我正在编写 Python 程序来计算
m[i]
的总和,这是 A[0], A[1], ..., A[i]
值中的 (i//3+1)th最小值,使用 maxHeap 和 minHeap。
这是我写的代码。
import heapq
def find_m(A):
n = len(A)
min_heap = []
max_heap = []
m = []
for i in range(n):
if len(max_heap) < i // 3 + 1:
heapq.heappush(max_heap, -A[i])
else:
if A[i] < -max_heap[0]:
heapq.heappush(min_heap, -heapq.heappop(max_heap))
heapq.heappush(max_heap, -A[i])
else:
heapq.heappush(min_heap, A[i])
m.append(-max_heap[0])
return sum(m)
_list = [11, 12, -20, 14, -10, -8, -7, -6, -4, -2]
print(find_m(_list))
预期产出:
-38
我得到的输出是:
-27
应该已经总结的值(
m
)是:
11, 11, -20, 11, -10, -10, -8, -8, -8, -7
但是我发现我的代码添加了这些值:
11, 11, -20, 14, -10, -10, -7, -7, -7, -2
我的意图是将较小的值存储在最大堆中,其大小应为
i//3+1
,并将较大的值存储在最小堆中。这样,最大堆的根应该始终具有所需的值。
很明显,在处理值 14 的那一刻出了问题。该值已添加到结果中,而应该添加 11。
我犯了什么错误?
每时每刻都必须确保两个堆的根处于正确的关系中,即当两个堆都非空时,必须确保以下不变量:
-max_heap[0] <= min_heap[0]
您的代码并不总是这样做。例如,在第一个
if
块中,一个值被添加到最大堆中,但结果可能违反了上述不变量。这是在您的示例中添加值 14 时的情况,因为此时最大堆的元素太少(因此它需要一个),但最小堆的根值为 12,因此它确实应该是该值 12被移动到最大堆。最终的else
块可能会出现类似的问题(在相反的意义上)。
这里是更正:
def find_m(A):
min_heap = []
max_heap = []
m = []
for i, value in enumerate(A): # Use enumerate to get both the index and the value
if len(max_heap) < i // 3 + 1:
# If current value would cause a violation of the invariant, exchange it
# with the minimum value in the min heap
if min_heap and value > min_heap[0]:
value = heapq.heappushpop(min_heap, value)
heapq.heappush(max_heap, -value)
else:
# If current value would cause a violation of the invariant, exchange it
# with the maximum value in the max heap
if value < -max_heap[0]:
value = -heapq.heappushpop(max_heap, -value)
heapq.heappush(min_heap, value)
m.append(-max_heap[0])
return sum(m)
确保 trincot 提到的不变量的另一种方法。我的
heappushpop(max_heap, -a)
确保 max_heap
仍然具有最小的数字,因此在推入 min_heap
之后,新数字被合并到堆中并且不变量保持不变。

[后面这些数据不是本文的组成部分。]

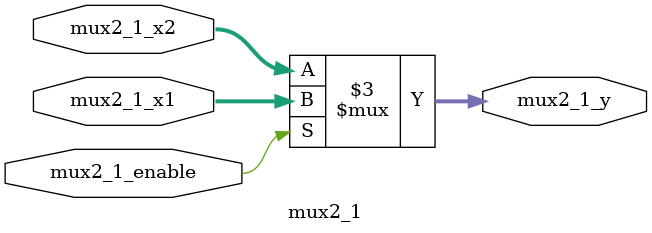
<source format=sv>
module mux2_1(
    input logic [31:0]mux2_1_x1,mux2_1_x2,
    input logic mux2_1_enable,
    output logic [31:0]mux2_1_y 
);
 always_comb begin 
    if (mux2_1_enable) begin
        mux2_1_y=mux2_1_x1;
    end
    else begin
        mux2_1_y=mux2_1_x2;
    end
 end   
endmodule
</source>
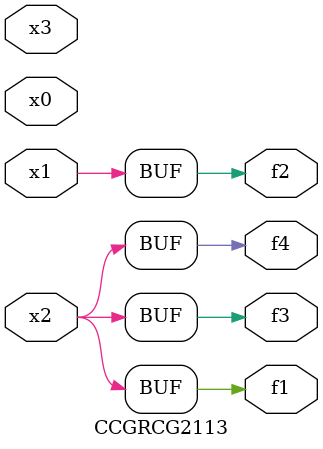
<source format=v>
module CCGRCG2113(
	input x0, x1, x2, x3,
	output f1, f2, f3, f4
);
	assign f1 = x2;
	assign f2 = x1;
	assign f3 = x2;
	assign f4 = x2;
endmodule

</source>
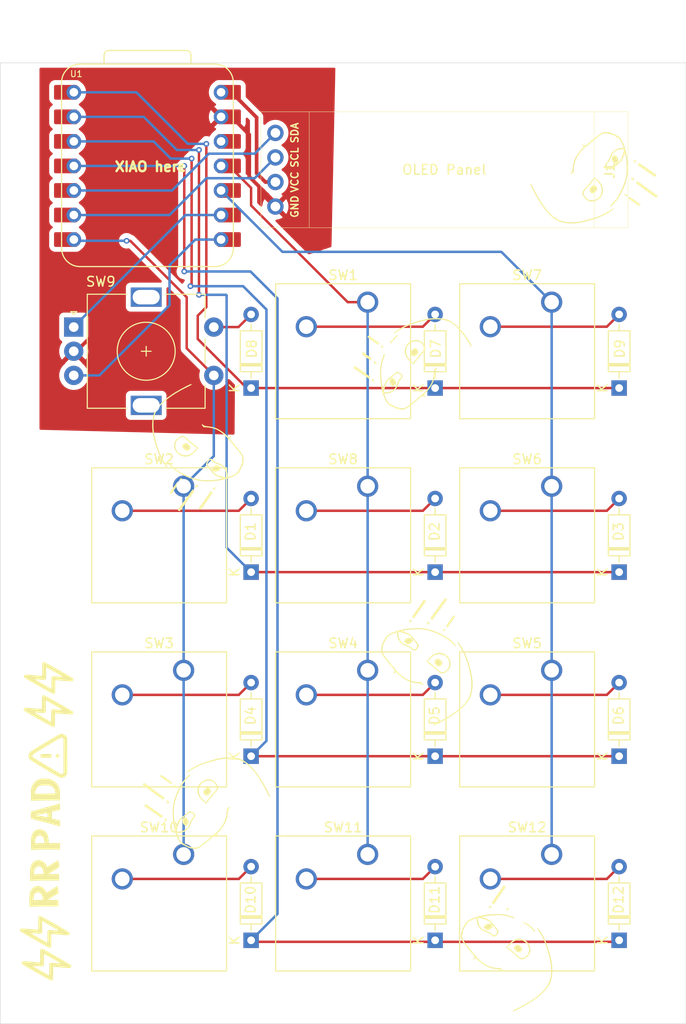
<source format=kicad_pcb>
(kicad_pcb
	(version 20240108)
	(generator "pcbnew")
	(generator_version "8.0")
	(general
		(thickness 1.6)
		(legacy_teardrops no)
	)
	(paper "A4")
	(layers
		(0 "F.Cu" signal)
		(31 "B.Cu" signal)
		(32 "B.Adhes" user "B.Adhesive")
		(33 "F.Adhes" user "F.Adhesive")
		(34 "B.Paste" user)
		(35 "F.Paste" user)
		(36 "B.SilkS" user "B.Silkscreen")
		(37 "F.SilkS" user "F.Silkscreen")
		(38 "B.Mask" user)
		(39 "F.Mask" user)
		(40 "Dwgs.User" user "User.Drawings")
		(41 "Cmts.User" user "User.Comments")
		(42 "Eco1.User" user "User.Eco1")
		(43 "Eco2.User" user "User.Eco2")
		(44 "Edge.Cuts" user)
		(45 "Margin" user)
		(46 "B.CrtYd" user "B.Courtyard")
		(47 "F.CrtYd" user "F.Courtyard")
		(48 "B.Fab" user)
		(49 "F.Fab" user)
		(50 "User.1" user)
		(51 "User.2" user)
		(52 "User.3" user)
		(53 "User.4" user)
		(54 "User.5" user)
		(55 "User.6" user)
		(56 "User.7" user)
		(57 "User.8" user)
		(58 "User.9" user)
	)
	(setup
		(pad_to_mask_clearance 0)
		(allow_soldermask_bridges_in_footprints no)
		(pcbplotparams
			(layerselection 0x00010fc_ffffffff)
			(plot_on_all_layers_selection 0x0000000_00000000)
			(disableapertmacros no)
			(usegerberextensions no)
			(usegerberattributes yes)
			(usegerberadvancedattributes yes)
			(creategerberjobfile yes)
			(dashed_line_dash_ratio 12.000000)
			(dashed_line_gap_ratio 3.000000)
			(svgprecision 4)
			(plotframeref no)
			(viasonmask no)
			(mode 1)
			(useauxorigin no)
			(hpglpennumber 1)
			(hpglpenspeed 20)
			(hpglpendiameter 15.000000)
			(pdf_front_fp_property_popups yes)
			(pdf_back_fp_property_popups yes)
			(dxfpolygonmode yes)
			(dxfimperialunits yes)
			(dxfusepcbnewfont yes)
			(psnegative no)
			(psa4output no)
			(plotreference yes)
			(plotvalue yes)
			(plotfptext yes)
			(plotinvisibletext no)
			(sketchpadsonfab no)
			(subtractmaskfromsilk no)
			(outputformat 1)
			(mirror no)
			(drillshape 1)
			(scaleselection 1)
			(outputdirectory "")
		)
	)
	(net 0 "")
	(net 1 "Net-(D1-A)")
	(net 2 "R1")
	(net 3 "Net-(D2-A)")
	(net 4 "Net-(D3-A)")
	(net 5 "Net-(D4-A)")
	(net 6 "R2")
	(net 7 "Net-(D5-A)")
	(net 8 "Net-(D6-A)")
	(net 9 "Net-(D7-A)")
	(net 10 "R0")
	(net 11 "SWA")
	(net 12 "Net-(D9-A)")
	(net 13 "R3")
	(net 14 "Net-(D10-A)")
	(net 15 "Net-(D11-A)")
	(net 16 "Net-(D12-A)")
	(net 17 "SCL")
	(net 18 "GND")
	(net 19 "SDA")
	(net 20 "C1")
	(net 21 "C0")
	(net 22 "C2")
	(net 23 "EC11B")
	(net 24 "EC11A")
	(net 25 "unconnected-(U1-3V3-Pad12)")
	(net 26 "+5V")
	(footprint "LOGO" (layer "F.Cu") (at 184.598163 5.175164 -90))
	(footprint "Button_Switch_Keyboard:SW_Cherry_MX_1.00u_PCB" (layer "F.Cu") (at 143.8275 74.295))
	(footprint "Rotary_Encoder:RotaryEncoder_Alps_EC11E-Switch_Vertical_H20mm" (layer "F.Cu") (at 132.45 38.775))
	(footprint "Diode_THT:D_DO-35_SOD27_P7.62mm_Horizontal" (layer "F.Cu") (at 188.9125 102.235 90))
	(footprint "LOGO" (layer "F.Cu") (at 130.048 85.217 90))
	(footprint "Diode_THT:D_DO-35_SOD27_P7.62mm_Horizontal" (layer "F.Cu") (at 169.8625 64.135 90))
	(footprint "Diode_THT:D_DO-35_SOD27_P7.62mm_Horizontal" (layer "F.Cu") (at 169.8625 83.185 90))
	(footprint "LOGO" (layer "F.Cu") (at 163.449 49.53 180))
	(footprint "Button_Switch_Keyboard:SW_Cherry_MX_1.00u_PCB" (layer "F.Cu") (at 181.9275 55.245))
	(footprint "OPL:XIAO-RP2040-DIP" (layer "F.Cu") (at 140.081 22.098))
	(footprint "Button_Switch_Keyboard:SW_Cherry_MX_1.00u_PCB" (layer "F.Cu") (at 181.9275 93.345))
	(footprint "Diode_THT:D_DO-35_SOD27_P7.62mm_Horizontal" (layer "F.Cu") (at 150.8125 83.185 90))
	(footprint "Button_Switch_Keyboard:SW_Cherry_MX_1.00u_PCB" (layer "F.Cu") (at 181.9275 74.295))
	(footprint "LOGO" (layer "F.Cu") (at 150.863164 75.134837))
	(footprint "Button_Switch_Keyboard:SW_Cherry_MX_1.00u_PCB" (layer "F.Cu") (at 162.8775 93.345))
	(footprint "Diode_THT:D_DO-35_SOD27_P7.62mm_Horizontal" (layer "F.Cu") (at 150.8125 45.085 90))
	(footprint "Diode_THT:D_DO-35_SOD27_P7.62mm_Horizontal" (layer "F.Cu") (at 188.9125 45.085 90))
	(footprint "Diode_THT:D_DO-35_SOD27_P7.62mm_Horizontal" (layer "F.Cu") (at 150.8125 64.135 90))
	(footprint "LOGO"
		(layer "F.Cu")
		(uuid "98ae2832-7cca-4e38-91c4-f3b036de721b")
		(at 159.118164 104.725838)
		(property "Reference" "G***"
			(at 0 0 0)
			(layer "F.SilkS")
			(hide yes)
			(uuid "dde12347-759b-4ed3-89c8-8fb481749ff6")
			(effects
				(font
					(size 1.5 1.5)
					(thickness 0.3)
				)
			)
		)
		(property "Value" "LOGO"
			(at 0.75 0 0)
			(layer "F.SilkS")
			(hide yes)
			(uuid "c6bb7400-d6de-4c27-baa4-64e761f85a39")
			(effects
				(font
					(size 1.5 1.5)
					(thickness 0.3)
				)
			)
		)
		(property "Footprint" ""
			(at 0 0 0)
			(unlocked yes)
			(layer "F.Fab")
			(hide yes)
			(uuid "8b3190ad-5be0-4d0c-8162-cb8c84b53fa1")
			(effects
				(font
					(size 1.27 1.27)
					(thickness 0.15)
				)
			)
		)
		(property "Datasheet" ""
			(at 0 0 0)
			(unlocked yes)
			(layer "F.Fab")
			(hide yes)
			(uuid "0aebe931-a694-4ed0-931f-06707871c884")
			(effects
				(font
					(size 1.27 1.27)
					(thickness 0.15)
				)
			)
		)
		(property "Description" ""
			(at 0 0 0)
			(unlocked yes)
			(layer "F.Fab")
			(hide yes)
			(uuid "f134eba2-2f0e-40d4-b908-e01ddb8f1e7e")
			(effects
				(font
					(size 1.27 1.27)
					(thickness 0.15)
				)
			)
		)
		(attr board_only exclude_from_pos_files exclude_from_bom)
		(fp_poly
			(pts
				(xy 17.991246 -8.008814) (xy 16.791246 -6.278814) (xy 16.671246 -6.378814) (xy 17.861246 -8.098814)
			)
			(stroke
				(width 0.1)
				(type solid)
			)
			(fill solid)
			(layer "F.SilkS")
			(uuid "ba497b45-c483-4e4f-b5ce-41ca27a8eba8")
		)
		(fp_poly
			(pts
				(xy 20.176186 -8.168833) (xy 18.686186 -6.118833) (xy 18.566186 -6.218833) (xy 20.046186 -8.258833)
			)
			(stroke
				(width 0.1)
				(type solid)
			)
			(fill solid)
			(layer "F.SilkS")
			(uuid "75dc9333-c62e-48c8-8c68-f80bc308fce8")
		)
		(fp_poly
			(pts
				(xy 21.011246 -6.388814) (xy 20.261246 -5.328814) (xy 20.181246 -5.418814) (xy 20.921246 -6.468814)
			)
			(stroke
				(width 0.1)
				(type solid)
			)
			(fill solid)
			(layer "F.SilkS")
			(uuid "f2182e6c-1c71-4236-9e3f-70aa4cd5b9d9")
		)
		(fp_poly
			(pts
				(xy 20.
... [179996 chars truncated]
</source>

然后只需在需要时将一个号码从min_heap
转移到max_heap
即可。
from heapq import heappush, heappop, heappushpop
def find_m(A):
min_heap = []
max_heap = []
total = 0
for i, a in enumerate(A):
heappush(min_heap, -heappushpop(max_heap, -a))
if not i % 3:
heappush(max_heap, -heappop(min_heap))
total -= max_heap[0]
return total
# Your test
_list = [11, 12, -20, 14, -10, -8, -7, -6, -4, -2]
print(find_m(_list))
# Inefficient but obviously correct reference solution
def naive(A):
return sum(
sorted(A[:i+1])[i//3]
for i in range(len(A))
)
# Random tests
import random
for n in range(100):
for _ in range(10):
A = random.choices(range(1000), k=n)
expect = naive(A)
result = find_m(A)
assert result == expect
print ('done')
Benchmarks,出于好奇,有 100,000 个随机数:
66.58 ± 0.75 ms trincot4
69.71 ± 0.43 ms trincot2
70.01 ± 0.81 ms trincot3
78.47 ± 1.13 ms Kelly2
84.78 ± 0.90 ms Kelly
98.80 ± 1.66 ms trincot
代码(在线尝试!):
# my original
def Kelly(A):
min_heap = []
max_heap = []
total = 0
for i, a in enumerate(A):
heappush(min_heap, -heappushpop(max_heap, -a))
if not i % 3:
heappush(max_heap, -heappop(min_heap))
total -= max_heap[0]
return total
# optimized with local variables push/pop/pushpop
def Kelly2(A):
push, pop, pushpop = heappush, heappop, heappushpop
min_heap = []
max_heap = []
total = 0
for i, a in enumerate(A):
push(min_heap, -pushpop(max_heap, -a))
if not i % 3:
push(max_heap, -pop(min_heap))
total -= max_heap[0]
return total
# trincot's original
def trincot(A):
min_heap = []
max_heap = []
m = []
for i, value in enumerate(A): # Use enumerate to get both the index and the value
if len(max_heap) < i // 3 + 1:
# If current value would cause a violation of the invariant, exchange it
# with the minimum value in the min heap
if min_heap and value > min_heap[0]:
value = heapq.heappushpop(min_heap, value)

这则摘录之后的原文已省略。